The cookiecutter, also known as the cigar shark, has an unusual anatomy with a short conical snout, unique mouth and suction lips. The eyes are set forward close to the front of the head which is different from the typical shark whose eyes are on the opposite sides of the shark’s snout. It has an elongated fusiform body shape, giving it the moniker cigar shark. These sharks are typically brown in color with an even darker brown collar. The dark patch of the throat, contrasting against the glow of the underside, is thought to appear like a small fish when viewed from deeper waters. Interestingly, this species of shark is also known to have photophores, a light producing organ present in many bioluminescent fish.
While female cookiecutters can grow up to 22 in (56 cm), the males are only reach 16.5 inches (42 cm). This species of shark is ovoviviparous, meaning they give live-birth from eggs that hatch and develop internally. Litter size is typically between 6-12 pups. Like many deepwater species, not much is known about their birthing sites or where the pups forage and develop.
Where do they live?
These sharks have a broad geographical range and are observed mostly around the eastern Pacific and Indo-Pacific ocean, and found off the coasts of equatorial, and oceanic islands. They have also been recorded around Mauritius, and in temperate waters off New Zealand, and Japan. The cookiecutter is rarely observed due to its tendency to dwell in deep waters more than 1000 m down during the day. They rise vertically to feed 300 m to feed, although they are also known to enter the shallow photic zone up to the surface at night. It’s believed that the shark uses its bioluminescence as a form of aggressive mimicry, where the shark will imitate the appearance of a harmless species, attracting and tricking would-be predators that become the cookiecutter’s prey.
Although not fatal, the cookiecutter shark exhibits an especially gruesome kind of bite, leaving symmetrical crater wounds on the surfaces of larger fishes, open-water swimmers, other sharks, and sometimes drowning victims. These wounds bleed profusely and heal slowly and are quite painful, although attacks on humans are extremely rare.

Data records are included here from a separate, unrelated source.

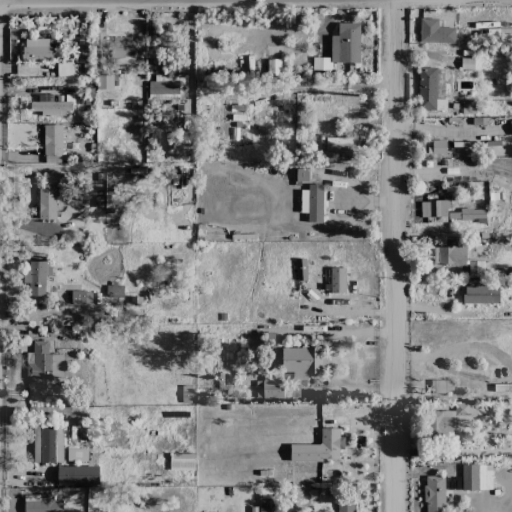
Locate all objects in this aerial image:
road: (21, 0)
building: (435, 32)
building: (340, 47)
building: (36, 49)
building: (81, 50)
building: (122, 50)
building: (273, 66)
building: (64, 69)
building: (104, 81)
building: (165, 88)
building: (431, 88)
building: (50, 106)
building: (467, 107)
building: (231, 124)
building: (510, 125)
building: (52, 143)
building: (337, 143)
road: (75, 169)
building: (301, 175)
building: (46, 202)
building: (312, 202)
building: (433, 208)
building: (470, 214)
building: (449, 254)
road: (394, 256)
building: (300, 269)
building: (477, 269)
building: (37, 276)
building: (337, 280)
building: (114, 290)
building: (480, 294)
building: (77, 297)
building: (302, 361)
building: (43, 362)
building: (440, 385)
building: (273, 388)
building: (446, 418)
building: (47, 444)
building: (319, 447)
building: (77, 454)
building: (181, 461)
building: (77, 475)
building: (476, 477)
building: (433, 493)
building: (265, 499)
building: (41, 503)
building: (345, 507)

The first description of an incident involving a cookiecutter shark occurred on March 16, 2009 after sunset, when one bit a long-distance swimmer attempting to cross the Alenuihaha Channel from Hawaii to Maui. The Florida Museum International Shark Attack File (ISAF) lists two other incidents involving cookiecutters, both judged to be inflicted post-mortem. An unusually rare event occurred during daylight in 2017 in shallow waters when a 7 year old boy was bitten on the calf while snorkeling in North Queensland Australia. According to records maintained by ISAF, 2019 was the year of the cookiecutter shark. This species was responsible for three of the 64 global attacks in 2019. All three bites were on long-distance swimmers training in Hawaii’s Ka’iwi Channel at night.
The cookiecutter shark is killed as occasional bycatch in oceanic trawl and longline fisheries, including mid-water trawls. Given that its is not a targeted fishery, and the species is broadly distributed, it is assessed by the IUCN as Least Concern.